DESCRIPTION OF THE TASK
Give the data again in its entirety, exactly as provided.

[Extracted records]
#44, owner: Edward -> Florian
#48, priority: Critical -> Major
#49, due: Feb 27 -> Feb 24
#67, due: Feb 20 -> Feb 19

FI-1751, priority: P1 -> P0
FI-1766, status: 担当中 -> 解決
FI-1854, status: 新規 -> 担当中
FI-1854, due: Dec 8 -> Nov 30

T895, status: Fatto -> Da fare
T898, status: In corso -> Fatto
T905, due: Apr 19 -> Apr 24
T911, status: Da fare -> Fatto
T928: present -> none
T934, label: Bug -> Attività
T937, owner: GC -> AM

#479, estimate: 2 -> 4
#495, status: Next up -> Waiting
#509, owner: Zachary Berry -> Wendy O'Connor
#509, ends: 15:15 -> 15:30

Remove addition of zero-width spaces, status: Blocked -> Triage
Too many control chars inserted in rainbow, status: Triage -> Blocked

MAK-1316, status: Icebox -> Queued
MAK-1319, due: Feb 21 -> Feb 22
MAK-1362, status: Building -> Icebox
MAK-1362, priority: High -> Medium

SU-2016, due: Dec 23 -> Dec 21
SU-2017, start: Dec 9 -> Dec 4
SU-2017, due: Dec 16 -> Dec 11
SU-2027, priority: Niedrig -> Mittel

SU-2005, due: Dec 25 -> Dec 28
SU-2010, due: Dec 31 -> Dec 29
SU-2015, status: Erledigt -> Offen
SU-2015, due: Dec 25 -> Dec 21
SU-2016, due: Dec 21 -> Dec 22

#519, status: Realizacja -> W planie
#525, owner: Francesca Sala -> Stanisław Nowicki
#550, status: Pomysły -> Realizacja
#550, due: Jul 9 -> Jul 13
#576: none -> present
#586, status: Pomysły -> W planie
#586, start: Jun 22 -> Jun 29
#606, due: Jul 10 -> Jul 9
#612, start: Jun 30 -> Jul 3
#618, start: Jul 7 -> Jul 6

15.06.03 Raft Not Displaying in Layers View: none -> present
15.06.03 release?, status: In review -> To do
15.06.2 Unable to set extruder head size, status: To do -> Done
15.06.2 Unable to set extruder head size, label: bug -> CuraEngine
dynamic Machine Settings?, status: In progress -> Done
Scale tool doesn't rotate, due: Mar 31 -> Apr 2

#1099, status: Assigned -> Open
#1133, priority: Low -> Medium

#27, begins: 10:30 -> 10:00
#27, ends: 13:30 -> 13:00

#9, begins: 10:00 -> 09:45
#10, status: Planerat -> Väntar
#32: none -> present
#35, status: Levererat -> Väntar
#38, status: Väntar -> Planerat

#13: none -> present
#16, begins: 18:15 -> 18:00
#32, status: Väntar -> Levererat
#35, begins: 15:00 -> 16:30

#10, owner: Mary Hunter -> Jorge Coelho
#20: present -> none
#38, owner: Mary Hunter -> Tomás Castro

RESULT FOR THIS TASK
#44, owner: Edward -> Florian
#48, priority: Critical -> Major
#49, due: Feb 27 -> Feb 24
#67, due: Feb 20 -> Feb 19

FI-1751, priority: P1 -> P0
FI-1766, status: 担当中 -> 解決
FI-1854, status: 新規 -> 担当中
FI-1854, due: Dec 8 -> Nov 30

T895, status: Fatto -> Da fare
T898, status: In corso -> Fatto
T905, due: Apr 19 -> Apr 24
T911, status: Da fare -> Fatto
T928: present -> none
T934, label: Bug -> Attività
T937, owner: GC -> AM

#479, estimate: 2 -> 4
#495, status: Next up -> Waiting
#509, owner: Zachary Berry -> Wendy O'Connor
#509, ends: 15:15 -> 15:30

Remove addition of zero-width spaces, status: Blocked -> Triage
Too many control chars inserted in rainbow, status: Triage -> Blocked

MAK-1316, status: Icebox -> Queued
MAK-1319, due: Feb 21 -> Feb 22
MAK-1362, status: Building -> Icebox
MAK-1362, priority: High -> Medium

SU-2016, due: Dec 23 -> Dec 21
SU-2017, start: Dec 9 -> Dec 4
SU-2017, due: Dec 16 -> Dec 11
SU-2027, priority: Niedrig -> Mittel

SU-2005, due: Dec 25 -> Dec 28
SU-2010, due: Dec 31 -> Dec 29
SU-2015, status: Erledigt -> Offen
SU-2015, due: Dec 25 -> Dec 21
SU-2016, due: Dec 21 -> Dec 22

#519, status: Realizacja -> W planie
#525, owner: Francesca Sala -> Stanisław Nowicki
#550, status: Pomysły -> Realizacja
#550, due: Jul 9 -> Jul 13
#576: none -> present
#586, status: Pomysły -> W planie
#586, start: Jun 22 -> Jun 29
#606, due: Jul 10 -> Jul 9
#612, start: Jun 30 -> Jul 3
#618, start: Jul 7 -> Jul 6

15.06.03 Raft Not Displaying in Layers View: none -> present
15.06.03 release?, status: In review -> To do
15.06.2 Unable to set extruder head size, status: To do -> Done
15.06.2 Unable to set extruder head size, label: bug -> CuraEngine
dynamic Machine Settings?, status: In progress -> Done
Scale tool doesn't rotate, due: Mar 31 -> Apr 2

#1099, status: Assigned -> Open
#1133, priority: Low -> Medium

#27, begins: 10:30 -> 10:00
#27, ends: 13:30 -> 13:00

#9, begins: 10:00 -> 09:45
#10, status: Planerat -> Väntar
#32: none -> present
#35, status: Levererat -> Väntar
#38, status: Väntar -> Planerat

#13: none -> present
#16, begins: 18:15 -> 18:00
#32, status: Väntar -> Levererat
#35, begins: 15:00 -> 16:30

#10, owner: Mary Hunter -> Jorge Coelho
#20: present -> none
#38, owner: Mary Hunter -> Tomás Castro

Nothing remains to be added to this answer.